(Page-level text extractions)
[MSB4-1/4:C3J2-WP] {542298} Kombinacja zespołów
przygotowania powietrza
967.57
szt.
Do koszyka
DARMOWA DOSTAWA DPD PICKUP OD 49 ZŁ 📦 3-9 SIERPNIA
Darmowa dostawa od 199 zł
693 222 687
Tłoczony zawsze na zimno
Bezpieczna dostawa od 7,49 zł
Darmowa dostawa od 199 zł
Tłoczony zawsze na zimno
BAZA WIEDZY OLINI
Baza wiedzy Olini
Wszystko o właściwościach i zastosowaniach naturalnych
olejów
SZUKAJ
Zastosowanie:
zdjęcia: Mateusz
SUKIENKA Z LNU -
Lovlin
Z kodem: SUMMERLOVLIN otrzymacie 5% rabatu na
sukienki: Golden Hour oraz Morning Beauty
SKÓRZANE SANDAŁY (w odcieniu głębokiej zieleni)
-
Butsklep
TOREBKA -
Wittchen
...
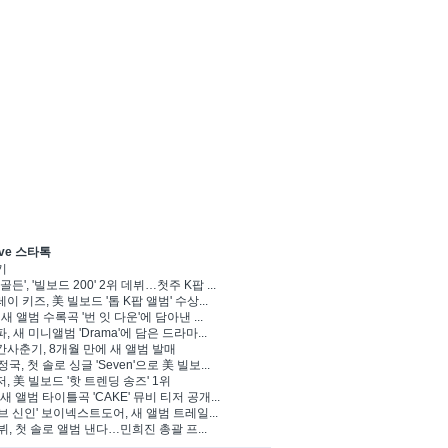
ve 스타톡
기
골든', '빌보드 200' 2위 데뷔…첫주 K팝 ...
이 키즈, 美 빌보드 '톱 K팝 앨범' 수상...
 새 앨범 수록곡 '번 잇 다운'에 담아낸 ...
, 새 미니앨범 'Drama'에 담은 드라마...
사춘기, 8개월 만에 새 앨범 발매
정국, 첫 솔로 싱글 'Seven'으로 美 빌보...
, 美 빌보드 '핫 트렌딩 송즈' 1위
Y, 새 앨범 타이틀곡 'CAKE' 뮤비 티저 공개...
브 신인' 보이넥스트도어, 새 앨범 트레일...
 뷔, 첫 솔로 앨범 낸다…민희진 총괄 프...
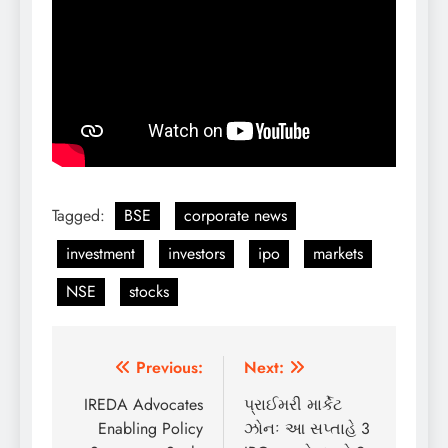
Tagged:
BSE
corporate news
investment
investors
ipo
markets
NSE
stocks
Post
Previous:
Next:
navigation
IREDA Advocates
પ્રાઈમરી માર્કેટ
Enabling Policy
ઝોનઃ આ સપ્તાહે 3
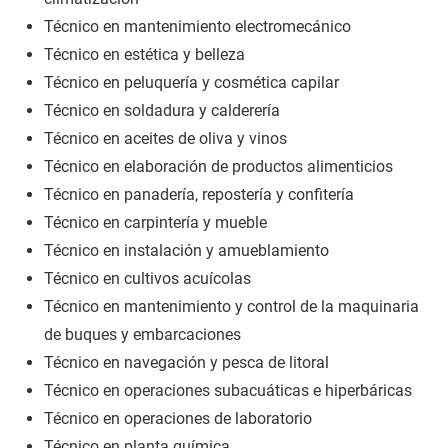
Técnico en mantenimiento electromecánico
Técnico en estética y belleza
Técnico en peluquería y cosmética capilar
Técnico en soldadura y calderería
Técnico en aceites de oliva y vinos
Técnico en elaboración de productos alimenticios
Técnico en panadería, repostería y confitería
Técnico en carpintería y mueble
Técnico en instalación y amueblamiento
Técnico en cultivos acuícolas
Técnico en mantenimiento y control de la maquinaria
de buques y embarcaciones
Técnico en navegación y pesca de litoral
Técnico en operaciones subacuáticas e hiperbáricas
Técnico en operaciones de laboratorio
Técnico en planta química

**Problem description**
Each line above that contains the string "operaciones" counts once; give the number of such lines and nothing more.

**Solution to the problem**
2